Quote the lines of the listing exactly, starting at the line that contains "बैंक तथा वित्त" and ending at the line that contains "alten Schriften wie die Bhagavad Gita und der", including both of those lines. Leave the pictures out of your answer.

Items from a dataset
++++++
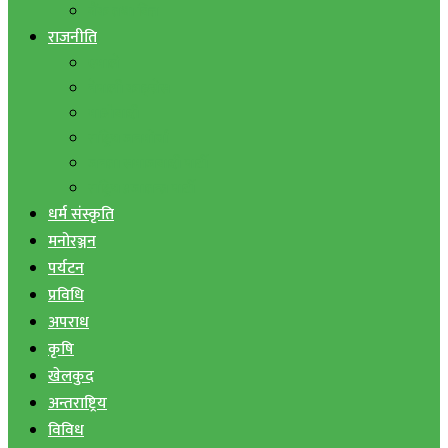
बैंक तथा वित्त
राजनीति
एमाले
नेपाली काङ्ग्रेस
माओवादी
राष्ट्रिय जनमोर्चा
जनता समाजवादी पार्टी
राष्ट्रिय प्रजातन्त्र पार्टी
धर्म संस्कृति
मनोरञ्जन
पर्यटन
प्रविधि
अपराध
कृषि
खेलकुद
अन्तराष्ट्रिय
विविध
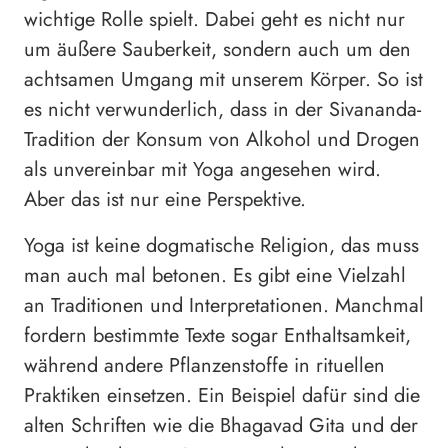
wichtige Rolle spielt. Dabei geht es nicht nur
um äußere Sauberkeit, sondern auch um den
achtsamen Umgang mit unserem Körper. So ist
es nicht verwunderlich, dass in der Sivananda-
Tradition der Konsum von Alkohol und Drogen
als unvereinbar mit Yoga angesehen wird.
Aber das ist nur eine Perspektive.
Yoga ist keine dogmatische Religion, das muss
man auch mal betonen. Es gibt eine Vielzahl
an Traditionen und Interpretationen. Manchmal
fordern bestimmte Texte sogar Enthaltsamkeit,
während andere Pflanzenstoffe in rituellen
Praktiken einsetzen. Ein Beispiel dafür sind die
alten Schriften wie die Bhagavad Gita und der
++++++
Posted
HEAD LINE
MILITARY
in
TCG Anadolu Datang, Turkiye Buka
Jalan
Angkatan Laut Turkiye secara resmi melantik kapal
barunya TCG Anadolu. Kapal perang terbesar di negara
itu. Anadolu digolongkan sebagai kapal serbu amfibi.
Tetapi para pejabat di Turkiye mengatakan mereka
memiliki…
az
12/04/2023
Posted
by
++++++
Answer section:
बैंक तथा वित्त
राजनीति
एमाले
नेपाली काङ्ग्रेस
माओवादी
राष्ट्रिय जनमोर्चा
जनता समाजवादी पार्टी
राष्ट्रिय प्रजातन्त्र पार्टी
धर्म संस्कृति
मनोरञ्जन
पर्यटन
प्रविधि
अपराध
कृषि
खेलकुद
अन्तराष्ट्रिय
विविध
wichtige Rolle spielt. Dabei geht es nicht nur
um äußere Sauberkeit, sondern auch um den
achtsamen Umgang mit unserem Körper. So ist
es nicht verwunderlich, dass in der Sivananda-
Tradition der Konsum von Alkohol und Drogen
als unvereinbar mit Yoga angesehen wird.
Aber das ist nur eine Perspektive.
Yoga ist keine dogmatische Religion, das muss
man auch mal betonen. Es gibt eine Vielzahl
an Traditionen und Interpretationen. Manchmal
fordern bestimmte Texte sogar Enthaltsamkeit,
während andere Pflanzenstoffe in rituellen
Praktiken einsetzen. Ein Beispiel dafür sind die
alten Schriften wie die Bhagavad Gita und der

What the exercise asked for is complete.